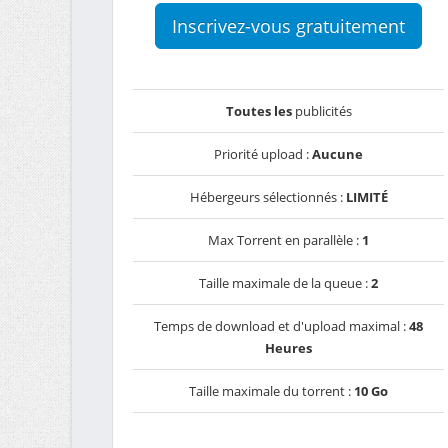
Inscrivez-vous gratuitement
Toutes les
publicités
Priorité upload :
Aucune
Hébergeurs sélectionnés :
LIMITÉ
Max Torrent en parallèle :
1
Taille maximale de la queue :
2
Temps de download et d'upload maximal :
48
Heures
Taille maximale du torrent :
10 Go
────────────────
■ What you are asked to do
Retype the data above exactly. Leave the pictures out.

■ Answer for this exercise
Inscrivez-vous gratuitement
Toutes les
publicités
Priorité upload :
Aucune
Hébergeurs sélectionnés :
LIMITÉ
Max Torrent en parallèle :
1
Taille maximale de la queue :
2
Temps de download et d'upload maximal :
48
Heures
Taille maximale du torrent :
10 Go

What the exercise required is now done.